- RECORD EXCERPTS -
"""
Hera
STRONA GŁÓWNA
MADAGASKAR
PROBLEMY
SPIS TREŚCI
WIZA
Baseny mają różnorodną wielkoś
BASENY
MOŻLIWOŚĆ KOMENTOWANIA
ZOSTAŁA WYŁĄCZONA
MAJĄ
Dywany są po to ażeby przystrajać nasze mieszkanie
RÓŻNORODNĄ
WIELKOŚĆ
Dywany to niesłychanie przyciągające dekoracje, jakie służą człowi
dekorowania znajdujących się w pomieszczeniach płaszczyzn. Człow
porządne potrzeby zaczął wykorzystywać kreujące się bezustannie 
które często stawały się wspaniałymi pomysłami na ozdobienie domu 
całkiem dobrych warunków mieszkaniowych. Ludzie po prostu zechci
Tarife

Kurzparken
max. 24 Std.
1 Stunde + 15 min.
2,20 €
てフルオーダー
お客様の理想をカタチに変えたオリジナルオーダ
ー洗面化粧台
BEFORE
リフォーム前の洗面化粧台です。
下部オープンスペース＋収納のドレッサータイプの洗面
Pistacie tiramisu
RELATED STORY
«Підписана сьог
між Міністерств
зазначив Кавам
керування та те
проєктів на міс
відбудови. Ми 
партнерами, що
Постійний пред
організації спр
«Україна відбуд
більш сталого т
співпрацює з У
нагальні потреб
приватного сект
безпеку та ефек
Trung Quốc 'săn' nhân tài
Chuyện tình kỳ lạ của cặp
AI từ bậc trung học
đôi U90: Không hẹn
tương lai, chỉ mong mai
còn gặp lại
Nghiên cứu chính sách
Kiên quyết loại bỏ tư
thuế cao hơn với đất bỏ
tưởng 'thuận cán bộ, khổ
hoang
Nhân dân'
"""
- TO DO -
Could you retype every line of the data exactly?

- SOLUTION -
Hera
STRONA GŁÓWNA
MADAGASKAR
PROBLEMY
SPIS TREŚCI
WIZA
Baseny mają różnorodną wielkoś
BASENY
MOŻLIWOŚĆ KOMENTOWANIA
ZOSTAŁA WYŁĄCZONA
MAJĄ
Dywany są po to ażeby przystrajać nasze mieszkanie
RÓŻNORODNĄ
WIELKOŚĆ
Dywany to niesłychanie przyciągające dekoracje, jakie służą człowi
dekorowania znajdujących się w pomieszczeniach płaszczyzn. Człow
porządne potrzeby zaczął wykorzystywać kreujące się bezustannie 
które często stawały się wspaniałymi pomysłami na ozdobienie domu 
całkiem dobrych warunków mieszkaniowych. Ludzie po prostu zechci
Tarife

Kurzparken
max. 24 Std.
1 Stunde + 15 min.
2,20 €
てフルオーダー
お客様の理想をカタチに変えたオリジナルオーダ
ー洗面化粧台
BEFORE
リフォーム前の洗面化粧台です。
下部オープンスペース＋収納のドレッサータイプの洗面
Pistacie tiramisu
RELATED STORY
«Підписана сьог
між Міністерств
зазначив Кавам
керування та те
проєктів на міс
відбудови. Ми 
партнерами, що
Постійний пред
організації спр
«Україна відбуд
більш сталого т
співпрацює з У
нагальні потреб
приватного сект
безпеку та ефек
Trung Quốc 'săn' nhân tài
Chuyện tình kỳ lạ của cặp
AI từ bậc trung học
đôi U90: Không hẹn
tương lai, chỉ mong mai
còn gặp lại
Nghiên cứu chính sách
Kiên quyết loại bỏ tư
thuế cao hơn với đất bỏ
tưởng 'thuận cán bộ, khổ
hoang
Nhân dân'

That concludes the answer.